_Task objective_
Search term "round": copy each line of the data containing it.

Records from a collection

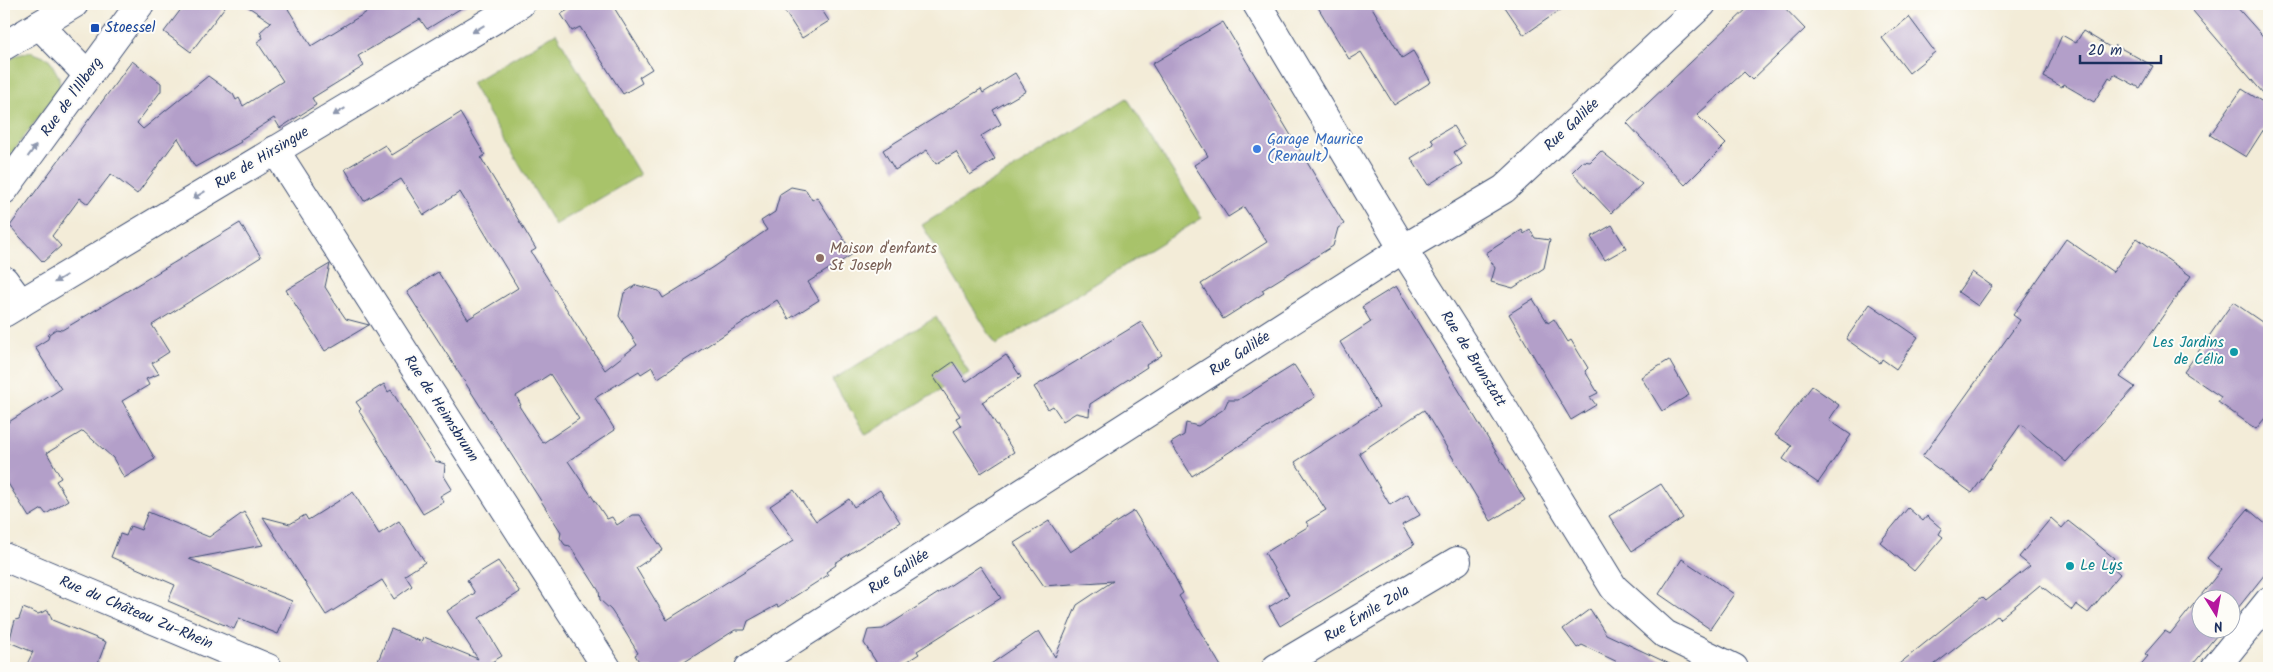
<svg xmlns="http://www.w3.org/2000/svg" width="2273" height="672" font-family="Kalam,sans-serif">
	<rect width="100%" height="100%" fill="#fdfcf7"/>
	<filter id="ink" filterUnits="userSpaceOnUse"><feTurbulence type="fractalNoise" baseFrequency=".02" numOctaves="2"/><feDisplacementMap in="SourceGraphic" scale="10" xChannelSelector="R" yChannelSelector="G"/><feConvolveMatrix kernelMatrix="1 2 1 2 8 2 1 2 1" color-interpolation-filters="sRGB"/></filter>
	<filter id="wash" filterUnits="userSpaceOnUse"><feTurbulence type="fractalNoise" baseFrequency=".0096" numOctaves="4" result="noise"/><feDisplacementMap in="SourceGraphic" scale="20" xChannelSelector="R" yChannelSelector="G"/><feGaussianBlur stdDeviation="1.12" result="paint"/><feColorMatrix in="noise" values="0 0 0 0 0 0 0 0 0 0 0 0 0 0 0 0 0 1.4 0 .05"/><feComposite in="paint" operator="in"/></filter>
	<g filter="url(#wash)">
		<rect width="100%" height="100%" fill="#f3ecd8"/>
		<g fill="#a8c36a" stroke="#627964">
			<path d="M556,33L640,175L555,225L471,83Z"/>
			<path d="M31,52L49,59L59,77L60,88L4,164V64L17,55Z"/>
			<path d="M1127,98L1202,218L996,345L922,225Z"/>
			<path d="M936,317L969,373L866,435L832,380Z"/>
		</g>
		<g id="blocks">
			<g fill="#b39fc9" fill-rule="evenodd">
				<path d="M185,4H227L191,52L164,32Z"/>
				<path d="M244,4H285L311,46L380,4H468L427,29L420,19L358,56L364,66L312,98L316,105L280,128L274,118L240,140L241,142L195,167L178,138L137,194L111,174L88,204L80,198L52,236L61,246L43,262L10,226L132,61L161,83V91L137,123L143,129L208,76L233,94L236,100L239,98L243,106L283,81L257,42L263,38L260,32L271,22Z"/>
				<path d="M565,4H617L613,6L652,69L639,77L642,83L623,94L580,27L572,31L561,14L568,10Z"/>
				<path d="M780,4H818L829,21L802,38Z"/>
				<path d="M1316,4H1370L1402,58L1413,51L1431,82L1394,105L1361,52L1349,59Z"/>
				<path d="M1503,4H1569L1524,35Z"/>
				<path d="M1752,4H1781L1805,29L1752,80L1744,72L1697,115L1726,144L1685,185L1627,123Z"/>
				<path d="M2187,4H2234L2269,43V100Z"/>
				<path d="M1909,17L1935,52L1909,73L1882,38Z"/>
				<path d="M1223,22L1344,224L1338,228L1333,246L1262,290L1264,293L1223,319L1201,284L1267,242L1244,207L1228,217L1194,165L1208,156L1152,64Z"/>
				<path d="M2083,31L2113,49L2115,45L2153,66L2140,88L2114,74L2112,79L2109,77L2094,102L2063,84L2062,87L2044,77L2062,35L2076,43Z"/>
				<path d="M1015,73L1026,91L993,110L1001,124L981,136L995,159L970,175L956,152L936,164L927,150L895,170L883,150L981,89L983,93Z"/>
				<path d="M2242,89L2269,106V121L2246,157L2210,135Z"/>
				<path d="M460,113L485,155L481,158L536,249L531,252L605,370L637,345L619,316L624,293L636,285L659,291L663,298L713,267L767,230L761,221L775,212L780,194L791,187L806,190L812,200L817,197L853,254L808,282L819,300L789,319L777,300L658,378L652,367L641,374L639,371L595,398L615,430L568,461L607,519L612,517L617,525L632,515H640L663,550L636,568L667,620L794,540L770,506L794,490L816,521L849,499L854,507L880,490L900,522L835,563L836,565L826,572L828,575L778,607L777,605L748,621L745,630H735L675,668H643L635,655L638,653L621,625L611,610L600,600L599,591L570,546L565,545L560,538L561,532L407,292L438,272L468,319L518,288L460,192L424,215L401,179L364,201L345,169L385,145L392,155ZM550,374L579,419L543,443L519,406L521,405L516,396Z"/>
				<path d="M1453,126L1465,145L1454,152L1462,164L1428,185L1411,158L1434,144L1431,139Z"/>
				<path d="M1601,151L1642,184L1611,213L1572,172L1583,161L1590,162Z"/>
				<path d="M240,223L261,257L152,325L169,352L152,363L159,374L146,379L149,385L122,401L155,459L124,478L113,458L83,431L47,453L61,478L56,481L68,500L46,514L42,509L29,517L4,477V425L61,389L35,347L48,339L49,334L56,329L62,330L74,323Z"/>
				<path d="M1612,225L1626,248L1605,260L1591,237Z"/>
				<path d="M1522,230L1524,234L1530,230L1535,238L1550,240L1544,268L1513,288L1491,282L1495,268L1486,253Z"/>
				<path d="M2137,238L2191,276L2120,377L2135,387L2066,462L2021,424L1972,493L1922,457L2020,320L2013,315L2066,239L2113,272Z"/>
				<path d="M330,264L325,287L335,303L346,319L369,325L325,351L286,290Z"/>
				<path d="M1972,272L1992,286L1978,306L1958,292Z"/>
				<path d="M1396,286L1525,500L1491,521L1424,410L1359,453L1390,505L1408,494L1420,515L1402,525L1414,545L1280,626L1269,607L1289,595L1265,553L1309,526L1306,522L1326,510L1295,462L1379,407L1340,342L1371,322L1362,307Z"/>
				<path d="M1533,299L1548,323L1554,319L1568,342L1571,340L1588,368L1585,371L1598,393L1590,397L1596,405L1571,420L1509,314Z"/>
				<path d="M2233,302L2269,327V413L2256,429L2218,402L2221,397L2184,372Z"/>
				<path d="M1870,304L1918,337L1896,369L1882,359L1880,363L1846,339Z"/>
				<path d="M1141,322L1162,355L1146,365L1147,367L1090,404L1089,416L1076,413L1063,421L1053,406L1048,409L1034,387Z"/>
				<path d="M1006,355L1021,377L982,402L1014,452L981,473L954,431L961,426L956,418L960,416L933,376L953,362L966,382Z"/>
				<path d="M1669,360L1689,395L1662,411L1641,377Z"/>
				<path d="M1294,365L1315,397L1192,476L1171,443L1184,435L1186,423L1198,426L1224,409L1228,400H1238Z"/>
				<path d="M384,384L388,392L391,390L435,461L445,464L444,476L452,489L440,496L444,502L423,514L359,411L361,409L356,402Z"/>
				<path d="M1812,386L1839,405L1829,420L1851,435L1818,483L1783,459L1792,446L1775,435Z"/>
				<path d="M1661,484L1683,518L1632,551L1609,516Z"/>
				<path d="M353,492L379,534L399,521L425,562L405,575L412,586L394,599L382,580L326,615L263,517L290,524L305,515L308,520Z"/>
				<path d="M1908,508L1923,521L1927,516L1942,529L1939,534L1943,537L1914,571L1880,542Z"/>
				<path d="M2248,509L2269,527V569L2230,618V600H2200V630H2221L2190,668H2138L2148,656L2145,654L2165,631L2170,634L2221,570L2207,558Z"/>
				<path d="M1134,511L1172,572L1183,593L1179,596L1222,668H985L1039,631L1055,657L1077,605L1113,581L1044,586L1014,543L1049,521L1070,552Z"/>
				<path d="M148,512L209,537L244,512L263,545L189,559L292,601L278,634L239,618L234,629L168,601L175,585L111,557L120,534L126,536L130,526L141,530Z"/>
				<path d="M2051,518L2062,528L2068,521L2087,536L2114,558L2109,564L2120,574L2088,613L2076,604L2072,610L2040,585L1999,619L1997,616L1930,668H1894L1982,597L1986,601L2030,566L2019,557Z"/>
				<path d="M1682,559L1734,594L1710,629L1659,594Z"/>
				<path d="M498,561L520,592L479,618L502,656L490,663L499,668H394L378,661L391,629L422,642L424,637L478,659L447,611L475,593L467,580Z"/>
				<path d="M980,566L1001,598L917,651L919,654L897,668H880L864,643L868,630L883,629Z"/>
				<path d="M23,608L38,614L48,610L52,620L106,642L96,668H25L33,652L9,642L15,620L19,619Z"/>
				<path d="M1590,609L1606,634L1678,668H1630L1582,645L1577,648L1563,629Z"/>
			</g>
		</g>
	</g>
	<g filter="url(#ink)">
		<use href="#blocks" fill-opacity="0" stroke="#3b4b70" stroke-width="1"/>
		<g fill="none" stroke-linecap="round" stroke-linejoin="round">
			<defs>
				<g id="minor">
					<path d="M1257,4L1403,249L1486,380L1614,588L1665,634L1734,668"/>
					<path d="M39,25L88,75"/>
					<path d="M4,46L74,4"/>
					<path d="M275,150L607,668"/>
					<path d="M4,190L140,4"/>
					<path d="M4,280L21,303"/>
					<path d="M4,313L520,4"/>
					<path d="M4,557L268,668"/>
					<path d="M749,668L1403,249L1504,189L1702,4"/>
					<path d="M1276,668L1457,561"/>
					<path d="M2215,668L2269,601"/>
				</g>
			</defs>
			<use href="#minor" stroke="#3b4b70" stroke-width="30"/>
			<use href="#minor" stroke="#fff" stroke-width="28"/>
		</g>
		<defs><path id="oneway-solid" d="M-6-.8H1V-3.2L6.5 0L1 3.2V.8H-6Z" transform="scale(1.25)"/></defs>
		<g fill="#8d97ae">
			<use href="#oneway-solid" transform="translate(478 29) rotate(149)"/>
			<use href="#oneway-solid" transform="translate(339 112) rotate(149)"/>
			<use href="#oneway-solid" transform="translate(32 151) rotate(-54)"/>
			<use href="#oneway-solid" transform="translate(199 195) rotate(149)"/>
			<use href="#oneway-solid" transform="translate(60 279) rotate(149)"/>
		</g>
	</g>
	<rect fill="#1a4fb4" stroke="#fdfcf7" stroke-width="2" x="90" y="23" width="10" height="10" rx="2.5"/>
	<circle fill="#3f7fe0" stroke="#fdfcf7" stroke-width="2" cx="1257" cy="149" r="5"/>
	<circle fill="#8d6e63" stroke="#fdfcf7" stroke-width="2" cx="820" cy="258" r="5"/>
	<g fill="#0f9aa8" stroke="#fdfcf7" stroke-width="2">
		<circle cx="2234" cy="352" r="5"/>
		<circle cx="2070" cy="566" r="5"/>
	</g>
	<g text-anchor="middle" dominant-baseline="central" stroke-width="4" stroke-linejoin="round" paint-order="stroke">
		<g font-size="15" fill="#164399" stroke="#fdfcf7" text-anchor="start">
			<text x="105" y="28">Stoessel</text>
		</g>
		<g font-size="15" fill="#1b2f5e" stroke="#fdfcf7">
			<text transform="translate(72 97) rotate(-54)">Rue de l'Illberg</text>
			<text transform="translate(1572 125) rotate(-43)">Rue Galilée</text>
			<text transform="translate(262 158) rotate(-31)">Rue de Hirsingue</text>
			<text transform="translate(1240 354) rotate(-33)">Rue Galilée</text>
			<text transform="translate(1473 359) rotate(58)">Rue de Brunstatt</text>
			<text transform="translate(441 409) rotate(57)">Rue de Heimsbrunn</text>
			<text transform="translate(899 572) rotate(-33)">Rue Galilée</text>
			<text transform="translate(136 613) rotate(23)">Rue du Château Zu-Rhein</text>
			<text transform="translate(1367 614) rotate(-31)">Rue Émile Zola</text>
		</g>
		<g font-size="15" fill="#366cbe" stroke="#fdfcf7" text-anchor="start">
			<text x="1267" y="140">Garage Maurice<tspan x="1267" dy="17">(Renault)</tspan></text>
		</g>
		<g font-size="15" fill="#785e54" stroke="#fdfcf7" text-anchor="start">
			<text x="830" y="249">Maison d'enfants<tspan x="830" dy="17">St Joseph</tspan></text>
		</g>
		<g font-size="15" fill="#0d838f" stroke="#fdfcf7" text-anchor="end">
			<text x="2224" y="343">Les Jardins<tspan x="2224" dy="17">de Célia</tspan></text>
			<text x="2080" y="566" text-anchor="start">Le Lys</text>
		</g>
	</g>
	<rect width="2273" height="672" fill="none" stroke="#fdfcf7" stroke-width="20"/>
	<g transform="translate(2216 614) rotate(169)"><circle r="24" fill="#fdfcf7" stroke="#a3aaba"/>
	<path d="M0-4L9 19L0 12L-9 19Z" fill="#b5179e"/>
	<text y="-8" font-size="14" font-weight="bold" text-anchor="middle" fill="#1b2f5e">N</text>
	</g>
	<path d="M2080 55v8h81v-8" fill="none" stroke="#1b2f5e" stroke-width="2.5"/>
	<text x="2088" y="55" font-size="15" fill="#1b2f5e" stroke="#fdfcf7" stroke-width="4" paint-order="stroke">20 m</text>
</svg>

_Written solution_
		<g fill="none" stroke-linecap="round" stroke-linejoin="round">
	<g text-anchor="middle" dominant-baseline="central" stroke-width="4" stroke-linejoin="round" paint-order="stroke">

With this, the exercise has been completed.